Return the run of lines below that opens with the line containing "Where is the potted" and closes with the line containing "Determine the depth", keeping each one exact.

*** Opening EXTRACTED RECORDS ***

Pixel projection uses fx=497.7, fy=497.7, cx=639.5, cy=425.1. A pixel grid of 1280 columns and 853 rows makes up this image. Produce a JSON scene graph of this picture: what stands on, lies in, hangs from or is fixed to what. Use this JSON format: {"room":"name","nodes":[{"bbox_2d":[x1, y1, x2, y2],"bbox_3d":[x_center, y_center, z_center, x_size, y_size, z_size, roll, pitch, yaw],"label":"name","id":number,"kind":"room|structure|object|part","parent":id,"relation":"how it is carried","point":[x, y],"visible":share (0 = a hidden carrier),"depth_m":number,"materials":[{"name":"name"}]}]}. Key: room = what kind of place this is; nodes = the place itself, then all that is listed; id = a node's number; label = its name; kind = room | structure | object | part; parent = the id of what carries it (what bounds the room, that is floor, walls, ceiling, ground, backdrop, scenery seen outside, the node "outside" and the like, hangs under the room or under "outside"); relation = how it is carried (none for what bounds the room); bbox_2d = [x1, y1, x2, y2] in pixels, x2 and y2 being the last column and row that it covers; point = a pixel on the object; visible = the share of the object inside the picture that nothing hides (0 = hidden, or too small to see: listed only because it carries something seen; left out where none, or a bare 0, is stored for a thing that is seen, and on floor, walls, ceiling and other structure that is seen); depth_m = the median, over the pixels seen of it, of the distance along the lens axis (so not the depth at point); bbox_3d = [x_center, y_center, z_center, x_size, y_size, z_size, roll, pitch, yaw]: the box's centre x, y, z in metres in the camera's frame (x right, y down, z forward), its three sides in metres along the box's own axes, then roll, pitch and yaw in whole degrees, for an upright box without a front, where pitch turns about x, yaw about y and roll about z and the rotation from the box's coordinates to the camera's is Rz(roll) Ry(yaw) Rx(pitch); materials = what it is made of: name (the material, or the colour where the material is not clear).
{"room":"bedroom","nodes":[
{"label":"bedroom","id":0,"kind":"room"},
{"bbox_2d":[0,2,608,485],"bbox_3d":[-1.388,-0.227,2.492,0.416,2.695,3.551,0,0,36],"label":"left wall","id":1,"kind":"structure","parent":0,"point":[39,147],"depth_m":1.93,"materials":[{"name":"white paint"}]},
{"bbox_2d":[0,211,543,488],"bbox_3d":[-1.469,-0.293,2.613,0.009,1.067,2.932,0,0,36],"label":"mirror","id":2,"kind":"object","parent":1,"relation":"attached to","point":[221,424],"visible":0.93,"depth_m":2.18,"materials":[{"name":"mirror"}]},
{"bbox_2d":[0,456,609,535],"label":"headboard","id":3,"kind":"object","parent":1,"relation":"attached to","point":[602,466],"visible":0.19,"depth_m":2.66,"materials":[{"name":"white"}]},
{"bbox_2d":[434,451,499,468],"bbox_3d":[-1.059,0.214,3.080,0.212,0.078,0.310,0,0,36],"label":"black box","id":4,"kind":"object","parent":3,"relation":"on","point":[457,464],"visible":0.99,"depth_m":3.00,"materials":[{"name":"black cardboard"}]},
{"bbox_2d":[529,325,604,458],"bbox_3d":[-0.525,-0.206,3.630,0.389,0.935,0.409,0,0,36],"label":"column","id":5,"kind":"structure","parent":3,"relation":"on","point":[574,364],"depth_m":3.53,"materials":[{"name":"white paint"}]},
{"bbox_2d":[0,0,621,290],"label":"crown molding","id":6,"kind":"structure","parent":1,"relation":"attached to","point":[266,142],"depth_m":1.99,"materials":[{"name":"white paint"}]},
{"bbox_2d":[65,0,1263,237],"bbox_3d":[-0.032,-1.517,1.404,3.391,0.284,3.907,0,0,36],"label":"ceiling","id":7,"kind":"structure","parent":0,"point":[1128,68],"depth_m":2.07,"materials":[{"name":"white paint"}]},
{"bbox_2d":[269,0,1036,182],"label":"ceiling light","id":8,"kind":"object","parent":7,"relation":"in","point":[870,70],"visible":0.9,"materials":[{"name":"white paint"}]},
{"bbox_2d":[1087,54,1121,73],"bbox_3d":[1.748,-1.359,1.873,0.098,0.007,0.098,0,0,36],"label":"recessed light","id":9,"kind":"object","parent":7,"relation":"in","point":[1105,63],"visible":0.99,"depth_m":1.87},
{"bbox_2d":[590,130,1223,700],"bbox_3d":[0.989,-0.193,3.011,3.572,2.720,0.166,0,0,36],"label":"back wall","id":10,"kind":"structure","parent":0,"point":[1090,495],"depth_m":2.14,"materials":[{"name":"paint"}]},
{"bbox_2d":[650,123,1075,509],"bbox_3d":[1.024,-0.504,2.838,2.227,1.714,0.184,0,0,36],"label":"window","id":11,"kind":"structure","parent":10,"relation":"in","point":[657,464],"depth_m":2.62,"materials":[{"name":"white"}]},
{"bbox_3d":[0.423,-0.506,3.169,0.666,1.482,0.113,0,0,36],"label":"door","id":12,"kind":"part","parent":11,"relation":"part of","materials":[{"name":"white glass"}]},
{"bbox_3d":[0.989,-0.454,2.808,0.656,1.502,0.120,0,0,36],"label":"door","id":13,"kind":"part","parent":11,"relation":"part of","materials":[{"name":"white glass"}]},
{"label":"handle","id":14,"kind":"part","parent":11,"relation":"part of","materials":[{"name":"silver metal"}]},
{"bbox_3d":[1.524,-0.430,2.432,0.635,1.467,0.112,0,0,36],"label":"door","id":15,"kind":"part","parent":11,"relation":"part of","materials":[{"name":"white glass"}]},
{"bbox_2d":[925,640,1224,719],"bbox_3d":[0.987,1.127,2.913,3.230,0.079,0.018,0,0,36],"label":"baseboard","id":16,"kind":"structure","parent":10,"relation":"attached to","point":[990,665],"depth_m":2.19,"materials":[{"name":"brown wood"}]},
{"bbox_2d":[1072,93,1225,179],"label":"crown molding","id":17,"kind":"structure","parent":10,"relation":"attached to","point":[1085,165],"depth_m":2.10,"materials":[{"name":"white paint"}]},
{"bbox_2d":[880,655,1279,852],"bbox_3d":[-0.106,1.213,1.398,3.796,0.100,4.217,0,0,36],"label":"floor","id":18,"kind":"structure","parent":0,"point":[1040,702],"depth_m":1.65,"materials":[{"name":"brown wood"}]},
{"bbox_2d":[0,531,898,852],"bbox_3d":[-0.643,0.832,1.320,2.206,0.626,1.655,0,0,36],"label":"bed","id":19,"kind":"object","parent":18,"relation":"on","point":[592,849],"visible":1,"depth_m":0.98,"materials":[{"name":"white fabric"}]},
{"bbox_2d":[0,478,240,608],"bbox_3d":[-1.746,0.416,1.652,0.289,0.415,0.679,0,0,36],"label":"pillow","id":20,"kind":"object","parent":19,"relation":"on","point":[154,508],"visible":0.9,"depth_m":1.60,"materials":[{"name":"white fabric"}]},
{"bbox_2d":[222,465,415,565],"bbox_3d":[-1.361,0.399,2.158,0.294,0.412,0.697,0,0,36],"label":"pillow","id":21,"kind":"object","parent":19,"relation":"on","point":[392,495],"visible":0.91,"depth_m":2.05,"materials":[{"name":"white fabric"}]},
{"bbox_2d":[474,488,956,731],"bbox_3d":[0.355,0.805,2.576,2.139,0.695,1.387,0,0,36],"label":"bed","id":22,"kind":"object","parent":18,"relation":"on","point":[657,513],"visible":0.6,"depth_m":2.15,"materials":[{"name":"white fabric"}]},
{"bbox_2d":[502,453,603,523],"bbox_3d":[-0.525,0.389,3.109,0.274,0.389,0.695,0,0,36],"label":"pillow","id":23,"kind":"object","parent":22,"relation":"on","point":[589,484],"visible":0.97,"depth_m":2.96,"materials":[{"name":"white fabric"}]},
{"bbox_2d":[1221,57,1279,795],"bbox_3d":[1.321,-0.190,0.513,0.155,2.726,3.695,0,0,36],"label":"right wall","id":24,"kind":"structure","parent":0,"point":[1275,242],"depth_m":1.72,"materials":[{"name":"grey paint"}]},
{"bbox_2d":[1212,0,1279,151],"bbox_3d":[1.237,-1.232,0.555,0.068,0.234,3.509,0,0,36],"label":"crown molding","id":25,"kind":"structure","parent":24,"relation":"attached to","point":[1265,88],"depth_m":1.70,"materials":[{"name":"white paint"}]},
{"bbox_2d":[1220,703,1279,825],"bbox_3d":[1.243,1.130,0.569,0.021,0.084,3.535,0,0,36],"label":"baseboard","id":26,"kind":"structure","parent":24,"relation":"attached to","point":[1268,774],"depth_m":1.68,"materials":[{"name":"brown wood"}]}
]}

*** Closing EXTRACTED RECORDS ***
*** Opening EXTRACTED RECORDS ***

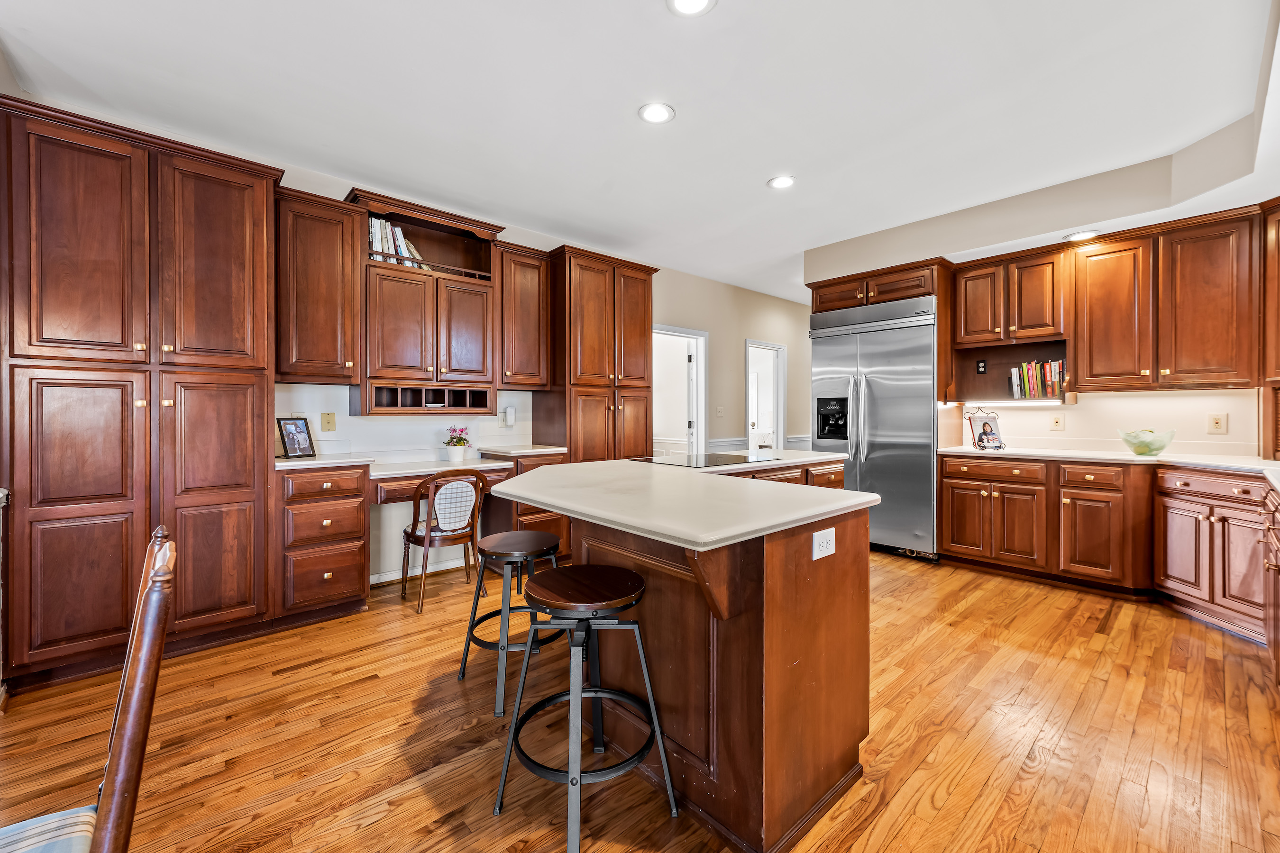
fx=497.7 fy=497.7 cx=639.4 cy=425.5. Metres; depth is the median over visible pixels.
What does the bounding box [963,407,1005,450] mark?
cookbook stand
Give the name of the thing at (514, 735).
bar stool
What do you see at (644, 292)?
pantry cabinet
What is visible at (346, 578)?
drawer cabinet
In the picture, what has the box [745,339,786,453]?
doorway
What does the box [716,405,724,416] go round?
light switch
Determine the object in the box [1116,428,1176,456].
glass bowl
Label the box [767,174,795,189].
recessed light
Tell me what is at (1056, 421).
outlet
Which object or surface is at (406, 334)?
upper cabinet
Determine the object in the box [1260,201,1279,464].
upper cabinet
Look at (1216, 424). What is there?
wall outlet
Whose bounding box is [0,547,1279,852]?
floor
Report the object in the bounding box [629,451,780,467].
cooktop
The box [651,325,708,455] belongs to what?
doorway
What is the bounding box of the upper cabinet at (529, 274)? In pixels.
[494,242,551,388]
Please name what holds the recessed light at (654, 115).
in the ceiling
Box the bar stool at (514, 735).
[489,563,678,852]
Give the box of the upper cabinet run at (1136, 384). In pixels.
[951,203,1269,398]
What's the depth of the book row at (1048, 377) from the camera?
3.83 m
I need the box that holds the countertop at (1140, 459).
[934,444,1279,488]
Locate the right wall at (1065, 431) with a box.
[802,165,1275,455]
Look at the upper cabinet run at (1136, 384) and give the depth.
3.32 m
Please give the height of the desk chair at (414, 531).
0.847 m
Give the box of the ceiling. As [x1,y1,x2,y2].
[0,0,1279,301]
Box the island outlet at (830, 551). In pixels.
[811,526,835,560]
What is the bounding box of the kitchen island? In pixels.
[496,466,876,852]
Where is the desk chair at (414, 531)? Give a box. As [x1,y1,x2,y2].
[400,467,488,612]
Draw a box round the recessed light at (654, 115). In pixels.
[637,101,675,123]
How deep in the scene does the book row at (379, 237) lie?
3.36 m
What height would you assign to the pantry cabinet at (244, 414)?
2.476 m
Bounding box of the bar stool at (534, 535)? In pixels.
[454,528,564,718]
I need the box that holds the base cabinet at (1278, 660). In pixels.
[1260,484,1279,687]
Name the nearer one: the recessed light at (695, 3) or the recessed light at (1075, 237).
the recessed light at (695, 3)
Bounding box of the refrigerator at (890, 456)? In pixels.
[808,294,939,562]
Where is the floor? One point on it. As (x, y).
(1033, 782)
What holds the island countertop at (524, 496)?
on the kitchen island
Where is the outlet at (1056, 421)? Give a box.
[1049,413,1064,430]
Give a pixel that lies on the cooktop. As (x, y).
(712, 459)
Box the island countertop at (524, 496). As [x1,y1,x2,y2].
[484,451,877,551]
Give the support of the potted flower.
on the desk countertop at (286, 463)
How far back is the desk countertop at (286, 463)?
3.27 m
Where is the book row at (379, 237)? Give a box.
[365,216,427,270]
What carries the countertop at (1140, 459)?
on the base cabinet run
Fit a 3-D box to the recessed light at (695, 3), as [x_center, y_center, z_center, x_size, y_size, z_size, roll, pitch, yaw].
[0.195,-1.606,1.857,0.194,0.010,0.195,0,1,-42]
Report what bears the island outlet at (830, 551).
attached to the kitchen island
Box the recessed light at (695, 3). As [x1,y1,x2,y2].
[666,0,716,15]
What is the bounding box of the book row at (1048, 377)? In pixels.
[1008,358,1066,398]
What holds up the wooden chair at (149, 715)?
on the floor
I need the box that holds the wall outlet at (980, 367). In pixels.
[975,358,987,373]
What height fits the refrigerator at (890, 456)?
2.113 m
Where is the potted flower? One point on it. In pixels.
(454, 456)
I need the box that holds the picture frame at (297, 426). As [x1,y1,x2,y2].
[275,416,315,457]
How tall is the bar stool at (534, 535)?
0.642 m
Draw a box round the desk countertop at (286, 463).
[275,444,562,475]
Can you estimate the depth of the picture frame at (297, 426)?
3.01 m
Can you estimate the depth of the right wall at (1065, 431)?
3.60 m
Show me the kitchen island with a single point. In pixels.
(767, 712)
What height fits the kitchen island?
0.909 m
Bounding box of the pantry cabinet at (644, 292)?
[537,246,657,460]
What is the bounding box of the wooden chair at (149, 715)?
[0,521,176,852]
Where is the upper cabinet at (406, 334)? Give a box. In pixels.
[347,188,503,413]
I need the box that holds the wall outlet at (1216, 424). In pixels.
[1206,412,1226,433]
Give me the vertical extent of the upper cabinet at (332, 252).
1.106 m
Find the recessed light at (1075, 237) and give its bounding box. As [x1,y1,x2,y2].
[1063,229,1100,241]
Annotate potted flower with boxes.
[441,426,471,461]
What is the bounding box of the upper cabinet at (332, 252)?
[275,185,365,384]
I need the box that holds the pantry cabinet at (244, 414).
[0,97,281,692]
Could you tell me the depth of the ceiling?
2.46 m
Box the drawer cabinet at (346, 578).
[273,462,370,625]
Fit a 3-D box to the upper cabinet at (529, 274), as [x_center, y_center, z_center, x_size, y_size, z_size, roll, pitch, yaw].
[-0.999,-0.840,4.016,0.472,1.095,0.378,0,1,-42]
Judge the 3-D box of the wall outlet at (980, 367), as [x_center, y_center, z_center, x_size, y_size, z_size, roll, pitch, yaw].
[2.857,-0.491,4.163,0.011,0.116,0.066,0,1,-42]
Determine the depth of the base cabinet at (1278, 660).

*** Closing EXTRACTED RECORDS ***

ANSWER TO THIS EXERCISE.
Where is the potted flower? One point on it. In pixels.
(454, 456)
I need the box that holds the picture frame at (297, 426). As [x1,y1,x2,y2].
[275,416,315,457]
How tall is the bar stool at (534, 535)?
0.642 m
Draw a box round the desk countertop at (286, 463).
[275,444,562,475]
Can you estimate the depth of the picture frame at (297, 426)?
3.01 m
Can you estimate the depth of the right wall at (1065, 431)?
3.60 m
Show me the kitchen island with a single point. In pixels.
(767, 712)
What height fits the kitchen island?
0.909 m
Bounding box of the pantry cabinet at (644, 292)?
[537,246,657,460]
What is the bounding box of the wooden chair at (149, 715)?
[0,521,176,852]
Where is the upper cabinet at (406, 334)? Give a box. In pixels.
[347,188,503,413]
I need the box that holds the wall outlet at (1216, 424). In pixels.
[1206,412,1226,433]
Give me the vertical extent of the upper cabinet at (332, 252).
1.106 m
Find the recessed light at (1075, 237) and give its bounding box. As [x1,y1,x2,y2].
[1063,229,1100,241]
Annotate potted flower with boxes.
[441,426,471,461]
What is the bounding box of the upper cabinet at (332, 252)?
[275,185,365,384]
I need the box that holds the pantry cabinet at (244, 414).
[0,97,281,692]
Could you tell me the depth of the ceiling?
2.46 m
Box the drawer cabinet at (346, 578).
[273,462,370,625]
Fit a 3-D box to the upper cabinet at (529, 274), as [x_center, y_center, z_center, x_size, y_size, z_size, roll, pitch, yaw].
[-0.999,-0.840,4.016,0.472,1.095,0.378,0,1,-42]
Judge the 3-D box of the wall outlet at (980, 367), as [x_center, y_center, z_center, x_size, y_size, z_size, roll, pitch, yaw].
[2.857,-0.491,4.163,0.011,0.116,0.066,0,1,-42]
Determine the depth of the base cabinet at (1278, 660).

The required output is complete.